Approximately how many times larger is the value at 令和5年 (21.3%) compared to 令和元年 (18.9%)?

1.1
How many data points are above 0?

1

...

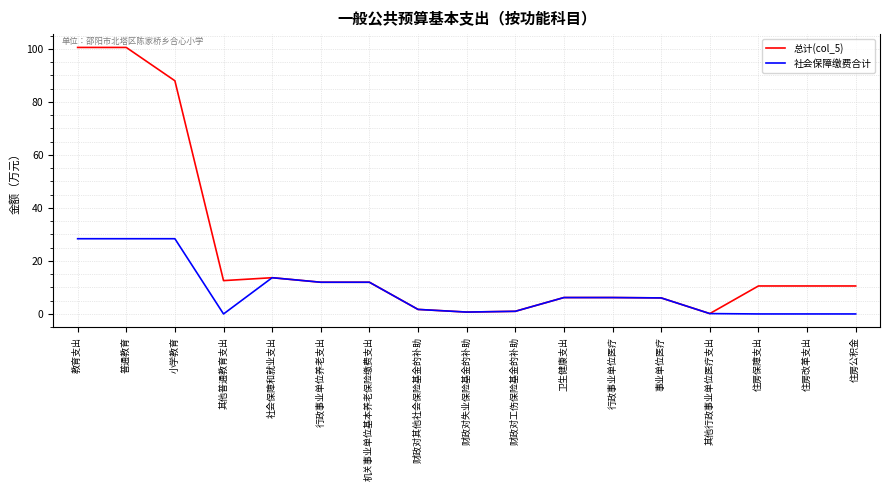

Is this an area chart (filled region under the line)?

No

---

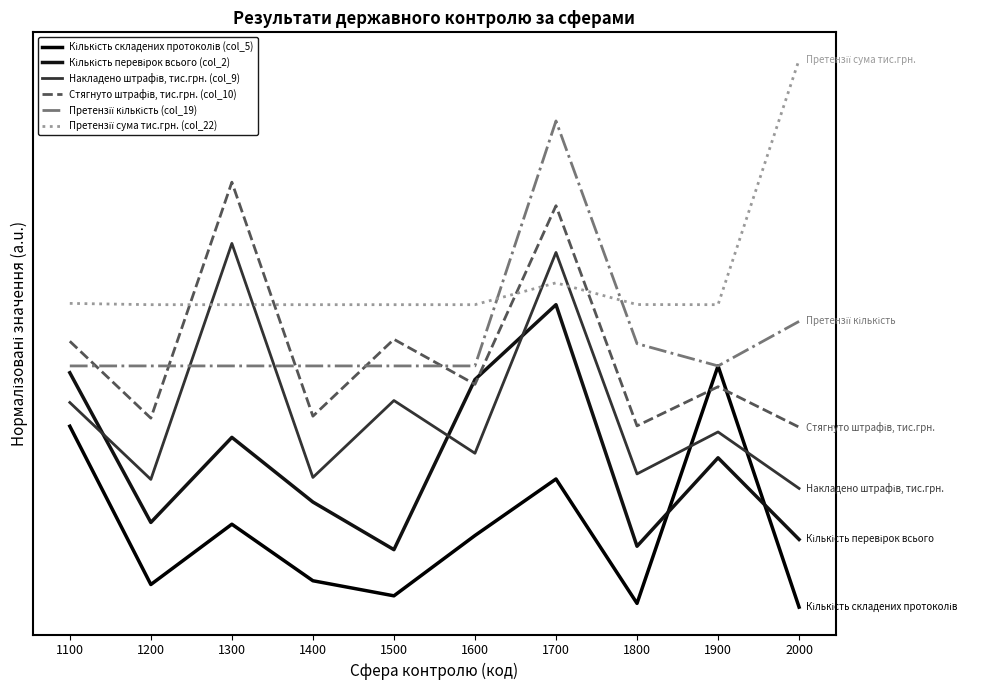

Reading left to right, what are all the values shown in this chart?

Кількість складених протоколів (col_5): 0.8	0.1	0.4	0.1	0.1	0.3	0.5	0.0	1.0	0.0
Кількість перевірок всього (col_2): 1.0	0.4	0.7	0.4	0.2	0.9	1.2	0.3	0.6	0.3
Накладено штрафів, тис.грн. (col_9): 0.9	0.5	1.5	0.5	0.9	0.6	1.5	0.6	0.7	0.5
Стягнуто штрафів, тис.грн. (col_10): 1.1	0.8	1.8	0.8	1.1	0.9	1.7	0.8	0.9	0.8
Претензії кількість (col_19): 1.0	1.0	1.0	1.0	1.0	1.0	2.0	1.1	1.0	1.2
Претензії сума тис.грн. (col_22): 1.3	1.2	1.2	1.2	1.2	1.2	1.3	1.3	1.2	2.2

> **Task requirements**
Can you copy out, unchanged, every line of the records above from the one containing "Кількість складених протоколів" down through the one containing "Претензії сума тис.грн."?

> **Finished task**
Кількість складених протоколів (col_5): 0.8	0.1	0.4	0.1	0.1	0.3	0.5	0.0	1.0	0.0
Кількість перевірок всього (col_2): 1.0	0.4	0.7	0.4	0.2	0.9	1.2	0.3	0.6	0.3
Накладено штрафів, тис.грн. (col_9): 0.9	0.5	1.5	0.5	0.9	0.6	1.5	0.6	0.7	0.5
Стягнуто штрафів, тис.грн. (col_10): 1.1	0.8	1.8	0.8	1.1	0.9	1.7	0.8	0.9	0.8
Претензії кількість (col_19): 1.0	1.0	1.0	1.0	1.0	1.0	2.0	1.1	1.0	1.2
Претензії сума тис.грн. (col_22): 1.3	1.2	1.2	1.2	1.2	1.2	1.3	1.3	1.2	2.2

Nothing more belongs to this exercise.